_Exercise prompt:_ Transcribe every one of the entries below verbatim, preserving each line without any alteration.

(Physical quantity readout data)
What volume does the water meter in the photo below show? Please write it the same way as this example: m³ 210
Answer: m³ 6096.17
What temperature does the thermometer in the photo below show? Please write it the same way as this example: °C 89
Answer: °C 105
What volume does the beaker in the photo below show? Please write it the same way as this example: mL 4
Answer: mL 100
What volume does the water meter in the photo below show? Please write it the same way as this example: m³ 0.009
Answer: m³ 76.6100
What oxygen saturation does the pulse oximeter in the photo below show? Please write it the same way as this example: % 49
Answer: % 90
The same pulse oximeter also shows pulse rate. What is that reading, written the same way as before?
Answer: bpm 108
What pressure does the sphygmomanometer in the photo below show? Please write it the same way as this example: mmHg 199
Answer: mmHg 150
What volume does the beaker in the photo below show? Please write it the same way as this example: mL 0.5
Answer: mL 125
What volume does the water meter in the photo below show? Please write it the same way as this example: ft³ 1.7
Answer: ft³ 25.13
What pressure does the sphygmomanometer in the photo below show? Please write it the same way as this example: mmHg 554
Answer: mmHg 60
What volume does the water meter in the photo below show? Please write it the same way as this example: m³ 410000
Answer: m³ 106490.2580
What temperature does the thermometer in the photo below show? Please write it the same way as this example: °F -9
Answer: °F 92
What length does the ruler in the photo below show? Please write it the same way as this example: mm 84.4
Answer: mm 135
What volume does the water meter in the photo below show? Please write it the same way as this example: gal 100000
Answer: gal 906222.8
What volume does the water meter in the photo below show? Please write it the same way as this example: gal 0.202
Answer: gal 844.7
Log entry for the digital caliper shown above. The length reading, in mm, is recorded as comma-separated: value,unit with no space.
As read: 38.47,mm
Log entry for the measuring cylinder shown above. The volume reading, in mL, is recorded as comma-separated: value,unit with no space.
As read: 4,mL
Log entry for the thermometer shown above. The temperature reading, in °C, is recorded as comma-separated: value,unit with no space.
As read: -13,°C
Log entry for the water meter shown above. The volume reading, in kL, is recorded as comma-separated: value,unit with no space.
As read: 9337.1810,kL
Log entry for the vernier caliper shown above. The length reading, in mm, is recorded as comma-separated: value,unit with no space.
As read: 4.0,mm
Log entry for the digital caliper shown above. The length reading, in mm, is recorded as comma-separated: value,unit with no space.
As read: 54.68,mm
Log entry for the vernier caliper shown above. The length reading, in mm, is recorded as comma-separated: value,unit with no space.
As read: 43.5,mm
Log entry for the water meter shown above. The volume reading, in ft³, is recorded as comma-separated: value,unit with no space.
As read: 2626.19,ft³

_Finished task:_
What volume does the water meter in the photo below show? Please write it the same way as this example: m³ 210
Answer: m³ 6096.17
What temperature does the thermometer in the photo below show? Please write it the same way as this example: °C 89
Answer: °C 105
What volume does the beaker in the photo below show? Please write it the same way as this example: mL 4
Answer: mL 100
What volume does the water meter in the photo below show? Please write it the same way as this example: m³ 0.009
Answer: m³ 76.6100
What oxygen saturation does the pulse oximeter in the photo below show? Please write it the same way as this example: % 49
Answer: % 90
The same pulse oximeter also shows pulse rate. What is that reading, written the same way as before?
Answer: bpm 108
What pressure does the sphygmomanometer in the photo below show? Please write it the same way as this example: mmHg 199
Answer: mmHg 150
What volume does the beaker in the photo below show? Please write it the same way as this example: mL 0.5
Answer: mL 125
What volume does the water meter in the photo below show? Please write it the same way as this example: ft³ 1.7
Answer: ft³ 25.13
What pressure does the sphygmomanometer in the photo below show? Please write it the same way as this example: mmHg 554
Answer: mmHg 60
What volume does the water meter in the photo below show? Please write it the same way as this example: m³ 410000
Answer: m³ 106490.2580
What temperature does the thermometer in the photo below show? Please write it the same way as this example: °F -9
Answer: °F 92
What length does the ruler in the photo below show? Please write it the same way as this example: mm 84.4
Answer: mm 135
What volume does the water meter in the photo below show? Please write it the same way as this example: gal 100000
Answer: gal 906222.8
What volume does the water meter in the photo below show? Please write it the same way as this example: gal 0.202
Answer: gal 844.7
Log entry for the digital caliper shown above. The length reading, in mm, is recorded as comma-separated: value,unit with no space.
As read: 38.47,mm
Log entry for the measuring cylinder shown above. The volume reading, in mL, is recorded as comma-separated: value,unit with no space.
As read: 4,mL
Log entry for the thermometer shown above. The temperature reading, in °C, is recorded as comma-separated: value,unit with no space.
As read: -13,°C
Log entry for the water meter shown above. The volume reading, in kL, is recorded as comma-separated: value,unit with no space.
As read: 9337.1810,kL
Log entry for the vernier caliper shown above. The length reading, in mm, is recorded as comma-separated: value,unit with no space.
As read: 4.0,mm
Log entry for the digital caliper shown above. The length reading, in mm, is recorded as comma-separated: value,unit with no space.
As read: 54.68,mm
Log entry for the vernier caliper shown above. The length reading, in mm, is recorded as comma-separated: value,unit with no space.
As read: 43.5,mm
Log entry for the water meter shown above. The volume reading, in ft³, is recorded as comma-separated: value,unit with no space.
As read: 2626.19,ft³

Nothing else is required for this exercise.